世界的なランサムウェア被害を引き起こしたサイバー犯罪グループ「Trickbot」に加担した疑いで自称プログラマーが逮捕

アメリカ司法省は、プログラマーを自称する55歳のラトビア国籍のアラ・ウィッテ被告を起訴したと発表しました。ウィッテ被告は国際的なサイバー犯罪グループの一員で、「Trickbot」と呼ばれるマルウェアを数百万台に感染させたとみられています。

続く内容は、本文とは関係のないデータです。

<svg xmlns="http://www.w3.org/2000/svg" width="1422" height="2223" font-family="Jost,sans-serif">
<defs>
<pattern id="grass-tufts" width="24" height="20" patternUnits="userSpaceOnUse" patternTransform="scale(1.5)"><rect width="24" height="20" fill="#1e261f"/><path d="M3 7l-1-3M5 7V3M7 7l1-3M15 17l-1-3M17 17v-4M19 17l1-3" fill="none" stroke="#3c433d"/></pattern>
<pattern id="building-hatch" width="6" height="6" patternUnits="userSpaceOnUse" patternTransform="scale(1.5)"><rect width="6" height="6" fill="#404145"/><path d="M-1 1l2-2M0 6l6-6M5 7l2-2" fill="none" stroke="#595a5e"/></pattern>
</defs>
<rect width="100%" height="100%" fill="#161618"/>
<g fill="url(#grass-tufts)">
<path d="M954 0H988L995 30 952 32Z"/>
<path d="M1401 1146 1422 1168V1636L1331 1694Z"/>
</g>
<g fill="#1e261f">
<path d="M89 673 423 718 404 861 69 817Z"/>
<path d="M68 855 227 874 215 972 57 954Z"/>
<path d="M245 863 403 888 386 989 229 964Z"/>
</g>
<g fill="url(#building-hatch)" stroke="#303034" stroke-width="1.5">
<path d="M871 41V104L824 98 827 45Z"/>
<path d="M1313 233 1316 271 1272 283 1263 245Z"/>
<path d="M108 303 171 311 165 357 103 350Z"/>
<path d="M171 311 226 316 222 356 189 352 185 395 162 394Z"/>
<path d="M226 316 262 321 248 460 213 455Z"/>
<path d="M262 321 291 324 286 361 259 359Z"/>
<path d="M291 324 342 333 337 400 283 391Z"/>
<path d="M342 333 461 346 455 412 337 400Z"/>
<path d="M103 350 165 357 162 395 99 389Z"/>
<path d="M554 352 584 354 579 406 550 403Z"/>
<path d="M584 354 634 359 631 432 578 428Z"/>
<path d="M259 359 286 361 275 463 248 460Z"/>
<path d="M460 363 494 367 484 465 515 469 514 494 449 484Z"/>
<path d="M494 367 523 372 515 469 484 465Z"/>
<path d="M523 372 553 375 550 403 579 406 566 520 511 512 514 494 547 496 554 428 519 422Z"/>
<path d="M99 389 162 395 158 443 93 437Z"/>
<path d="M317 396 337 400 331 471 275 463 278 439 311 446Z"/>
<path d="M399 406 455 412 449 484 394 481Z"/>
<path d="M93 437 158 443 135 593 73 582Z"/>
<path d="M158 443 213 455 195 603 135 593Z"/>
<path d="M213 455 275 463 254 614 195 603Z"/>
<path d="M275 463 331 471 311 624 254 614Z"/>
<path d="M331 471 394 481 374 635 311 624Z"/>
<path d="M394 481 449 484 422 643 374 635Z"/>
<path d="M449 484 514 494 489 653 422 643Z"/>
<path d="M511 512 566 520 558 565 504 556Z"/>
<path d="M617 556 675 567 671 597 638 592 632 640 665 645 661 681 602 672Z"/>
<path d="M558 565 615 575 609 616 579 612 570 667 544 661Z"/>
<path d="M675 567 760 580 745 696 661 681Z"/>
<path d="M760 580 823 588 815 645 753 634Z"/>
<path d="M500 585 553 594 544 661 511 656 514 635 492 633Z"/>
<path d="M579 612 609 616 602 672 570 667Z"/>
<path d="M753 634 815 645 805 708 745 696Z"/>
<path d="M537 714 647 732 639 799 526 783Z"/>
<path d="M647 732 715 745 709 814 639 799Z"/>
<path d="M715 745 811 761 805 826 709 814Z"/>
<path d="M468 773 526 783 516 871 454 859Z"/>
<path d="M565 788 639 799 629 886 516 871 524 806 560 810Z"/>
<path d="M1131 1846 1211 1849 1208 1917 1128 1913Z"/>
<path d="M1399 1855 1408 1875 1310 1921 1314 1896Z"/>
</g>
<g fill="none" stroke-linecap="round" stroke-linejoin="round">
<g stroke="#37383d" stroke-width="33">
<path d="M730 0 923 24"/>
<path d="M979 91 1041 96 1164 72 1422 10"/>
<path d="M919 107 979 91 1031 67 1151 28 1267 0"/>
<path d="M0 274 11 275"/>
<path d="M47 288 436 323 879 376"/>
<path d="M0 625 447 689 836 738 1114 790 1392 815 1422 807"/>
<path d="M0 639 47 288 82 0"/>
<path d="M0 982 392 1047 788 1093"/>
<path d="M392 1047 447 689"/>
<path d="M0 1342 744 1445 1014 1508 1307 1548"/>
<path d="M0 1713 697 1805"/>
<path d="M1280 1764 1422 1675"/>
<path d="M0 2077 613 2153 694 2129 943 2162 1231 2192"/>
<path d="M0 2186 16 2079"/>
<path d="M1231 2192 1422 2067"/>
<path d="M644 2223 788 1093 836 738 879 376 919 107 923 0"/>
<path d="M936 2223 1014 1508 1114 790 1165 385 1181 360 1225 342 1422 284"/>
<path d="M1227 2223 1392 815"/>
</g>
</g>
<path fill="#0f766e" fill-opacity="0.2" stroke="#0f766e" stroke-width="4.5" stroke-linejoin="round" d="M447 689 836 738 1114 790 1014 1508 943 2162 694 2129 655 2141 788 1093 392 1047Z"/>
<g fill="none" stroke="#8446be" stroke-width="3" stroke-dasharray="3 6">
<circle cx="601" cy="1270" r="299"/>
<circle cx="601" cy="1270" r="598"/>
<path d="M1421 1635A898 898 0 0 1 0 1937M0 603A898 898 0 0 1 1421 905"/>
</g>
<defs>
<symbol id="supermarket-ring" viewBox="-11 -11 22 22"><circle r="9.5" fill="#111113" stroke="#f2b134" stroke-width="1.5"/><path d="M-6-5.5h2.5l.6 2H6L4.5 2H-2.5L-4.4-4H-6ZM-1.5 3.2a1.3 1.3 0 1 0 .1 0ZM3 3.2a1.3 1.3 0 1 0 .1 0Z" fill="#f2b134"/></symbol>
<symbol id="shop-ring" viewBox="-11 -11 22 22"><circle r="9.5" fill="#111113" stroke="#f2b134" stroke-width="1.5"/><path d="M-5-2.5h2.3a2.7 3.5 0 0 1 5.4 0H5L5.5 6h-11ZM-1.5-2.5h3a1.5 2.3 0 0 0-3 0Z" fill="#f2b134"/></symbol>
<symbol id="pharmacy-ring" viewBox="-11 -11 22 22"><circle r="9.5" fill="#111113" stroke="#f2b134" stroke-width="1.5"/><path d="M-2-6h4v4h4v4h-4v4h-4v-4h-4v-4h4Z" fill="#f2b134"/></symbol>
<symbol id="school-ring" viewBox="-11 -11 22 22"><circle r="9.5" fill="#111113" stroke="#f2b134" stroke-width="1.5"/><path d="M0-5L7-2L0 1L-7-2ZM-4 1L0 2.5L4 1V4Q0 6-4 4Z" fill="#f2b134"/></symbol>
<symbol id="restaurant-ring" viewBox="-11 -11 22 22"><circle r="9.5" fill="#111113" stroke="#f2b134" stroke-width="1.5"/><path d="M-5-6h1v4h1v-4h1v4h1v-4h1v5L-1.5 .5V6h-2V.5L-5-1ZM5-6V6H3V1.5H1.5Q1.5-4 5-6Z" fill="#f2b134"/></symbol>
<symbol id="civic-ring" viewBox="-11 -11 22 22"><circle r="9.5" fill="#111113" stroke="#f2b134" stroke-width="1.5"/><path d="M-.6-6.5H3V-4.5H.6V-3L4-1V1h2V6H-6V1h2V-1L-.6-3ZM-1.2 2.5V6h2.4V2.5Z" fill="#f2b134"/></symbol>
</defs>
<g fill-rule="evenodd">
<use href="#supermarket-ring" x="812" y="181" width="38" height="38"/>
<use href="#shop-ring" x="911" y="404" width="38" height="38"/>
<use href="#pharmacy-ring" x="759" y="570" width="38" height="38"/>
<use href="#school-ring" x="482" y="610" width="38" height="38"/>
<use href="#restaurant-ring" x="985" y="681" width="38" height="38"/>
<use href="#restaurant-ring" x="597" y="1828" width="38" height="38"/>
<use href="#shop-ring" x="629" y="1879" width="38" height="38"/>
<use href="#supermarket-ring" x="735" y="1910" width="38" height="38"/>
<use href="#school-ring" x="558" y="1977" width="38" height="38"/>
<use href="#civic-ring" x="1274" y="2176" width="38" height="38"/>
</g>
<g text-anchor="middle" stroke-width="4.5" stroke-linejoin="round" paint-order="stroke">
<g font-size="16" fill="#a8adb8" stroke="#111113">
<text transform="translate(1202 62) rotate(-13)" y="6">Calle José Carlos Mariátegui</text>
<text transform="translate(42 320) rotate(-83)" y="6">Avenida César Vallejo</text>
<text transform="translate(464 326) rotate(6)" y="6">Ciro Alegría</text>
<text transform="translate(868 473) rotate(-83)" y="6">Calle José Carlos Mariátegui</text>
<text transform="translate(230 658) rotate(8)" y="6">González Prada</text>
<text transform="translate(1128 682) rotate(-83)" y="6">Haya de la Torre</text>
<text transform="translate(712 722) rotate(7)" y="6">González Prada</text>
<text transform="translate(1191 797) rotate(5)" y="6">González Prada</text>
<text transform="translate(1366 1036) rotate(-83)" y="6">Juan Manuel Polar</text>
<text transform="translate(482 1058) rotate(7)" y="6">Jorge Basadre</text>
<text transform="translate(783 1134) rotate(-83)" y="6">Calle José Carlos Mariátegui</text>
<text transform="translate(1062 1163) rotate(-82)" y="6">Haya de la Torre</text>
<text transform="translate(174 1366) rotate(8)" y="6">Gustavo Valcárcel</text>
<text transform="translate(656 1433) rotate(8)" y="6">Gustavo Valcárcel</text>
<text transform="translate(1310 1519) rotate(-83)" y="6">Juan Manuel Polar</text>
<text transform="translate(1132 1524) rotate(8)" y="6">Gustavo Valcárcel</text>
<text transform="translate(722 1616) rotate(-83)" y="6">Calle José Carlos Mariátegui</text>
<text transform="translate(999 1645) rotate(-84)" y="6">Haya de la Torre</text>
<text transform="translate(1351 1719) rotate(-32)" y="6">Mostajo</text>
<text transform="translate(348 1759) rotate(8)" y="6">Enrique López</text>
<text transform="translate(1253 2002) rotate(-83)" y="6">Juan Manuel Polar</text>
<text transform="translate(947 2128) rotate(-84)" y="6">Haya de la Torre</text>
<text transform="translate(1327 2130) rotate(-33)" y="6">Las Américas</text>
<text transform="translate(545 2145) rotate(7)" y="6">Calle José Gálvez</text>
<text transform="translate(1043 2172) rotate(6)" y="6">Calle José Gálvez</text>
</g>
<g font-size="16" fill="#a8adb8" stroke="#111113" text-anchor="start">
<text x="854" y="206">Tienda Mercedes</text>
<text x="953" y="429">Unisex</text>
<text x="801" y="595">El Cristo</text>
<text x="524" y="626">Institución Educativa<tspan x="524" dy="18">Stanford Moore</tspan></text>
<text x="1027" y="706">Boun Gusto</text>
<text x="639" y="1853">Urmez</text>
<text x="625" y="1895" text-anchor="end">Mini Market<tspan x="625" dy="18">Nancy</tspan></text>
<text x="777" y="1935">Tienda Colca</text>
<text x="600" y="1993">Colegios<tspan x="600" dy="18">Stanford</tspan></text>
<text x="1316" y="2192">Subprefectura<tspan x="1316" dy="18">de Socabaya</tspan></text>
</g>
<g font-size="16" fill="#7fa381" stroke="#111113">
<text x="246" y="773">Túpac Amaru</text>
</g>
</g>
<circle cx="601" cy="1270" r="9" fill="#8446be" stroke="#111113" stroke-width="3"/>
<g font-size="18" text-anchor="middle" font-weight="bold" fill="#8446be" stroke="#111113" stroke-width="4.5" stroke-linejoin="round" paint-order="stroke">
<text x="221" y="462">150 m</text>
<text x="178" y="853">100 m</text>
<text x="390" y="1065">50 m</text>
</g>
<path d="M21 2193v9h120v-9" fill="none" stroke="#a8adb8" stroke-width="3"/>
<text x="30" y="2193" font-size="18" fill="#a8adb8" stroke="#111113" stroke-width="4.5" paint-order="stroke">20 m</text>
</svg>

Latvian National Charged for Alleged Role in Transnational Cybercrime Organization | OPA | Department of Justice
https://www.justice.gov/opa/pr/latvian-national-charged-alleged-role-transnational-cybercrime-organization

Case 1:21-mj-02236-AOR Document 1 Entered on FLSD Docket 02/08/2021
(PDFファイル)https://www.justice.gov/opa/press-release/file/1401766/download

How Does One Get Hired by a Top Cybercrime Gang? – Krebs on Security
https://krebsonsecurity.com/2021/06/how-does-one-get-hired-by-a-top-cybercrime-gang/

Trickbotはトロイの木馬型のマルウェアの名前であり、世界的に名高いボットネットを運営するグループ名でもあります。Trickbotのマルウェアは、銀行の口座情報やメールアカウント、ネットワークの情報を盗み取り、感染したシステムにバックドアをインストールしてボットネットの一部とします。

ランサムウェアをインストールするためのマルウェアとして、Trickbotは世界中ですでに100万台以上のコンピューターやIoT機器に感染しており、2020年にはアメリカ大統領選に向けて、Microsoftが中心となって本格的なTrickbot運用阻止プロジェクトが推し進められていました。

Microsoftが大統領選に向けて悪名高いマルウェア「TrickBot」の運用阻止に乗り出す - GIGAZINE

ウィッテ被告はブラジルの北にあるスリナム在住で、何かの用事でアメリカ・フロリダに到着したタイミングで逮捕されました。

起訴状によれば、ウィッテ被告は感染したコンピューターやボットの状態を赤・黄・青で表示するコードを提供し、共犯者がマシンの感染状態を知ることができるようにした疑いがあります。また、被害者の銀行口座からお金を盗み出し、マネーロンダリングネットワークへ送金もしていたそうです。

以下の画像に写っているのがウィッテ被告。

捜査チームはTrickbotにつながる糸口を求めて、ロシアとベラルーシを拠点とする有料の求人サイトを定期的に巡回し、求職中のプログラマーの履歴書をチェックしていました。Trickbotグループは求職中のプログラマーに接触し、問題解決能力やコーディングスキルをテストするためにさまざまなプログラムの作成を依頼していたとのこと。

実際にTrickbotの関係者によってインスタントメッセージでやり取りされた会話のログが以下。このログでは、求職者は雇い主がサイバー犯罪グループであることをすぐに理解している様子がうかがえます。ウィッテ被告も求人サイトを通じてTrickbotとつながり、2018年から2020年までのおよそ2年間にわたってTrickbotとやりとりしていたと司法省はみています。

司法省は「Trickbotの採用モデルで、犯罪者は才能のある開発者を安価かつ密かに採用することができます。しかし、それは捜査官がグループに潜入する方法を提供するものであり、場合によっては共謀者が特定されるというリスクが伴います」と述べています

また、2020年時点で、ウィッテ被告は「allawitte.nl」という自分の本名を使ったドメインで、Trickbotで使われるランサムウェアやマルウェアをホストしていたとのこと。さらにウィッテ被告は自身の近親者のファーストネームである「マックス」をハンドルネームに使っていることを、自身のソーシャルメディアアカウントで明らかにしていたことがわかっています。

通常、犯罪に加担するハッカーが自分の身の回りの情報をオンラインに明かすことはないため、セキュリティ研究者のブライアン・クレブス氏は、ウィッテ被告自身が公開していた情報から逮捕につながった可能性も指摘しています。

司法省によると、ウィッテ被告はコンピュータ詐欺および個人情報窃盗の共謀罪1件、金融機関に影響を与える通信傍受および銀行詐欺の共謀罪1件、金融機関に影響を与える銀行詐欺の共謀罪8件、個人情報窃盗の共謀罪8件、マネーロンダリングの共謀罪1件で起訴されたとのこと。全ての罪状で有罪判決を受けた場合、ウィッテ被告には最低でも30年の懲役が科されることとなる模様です。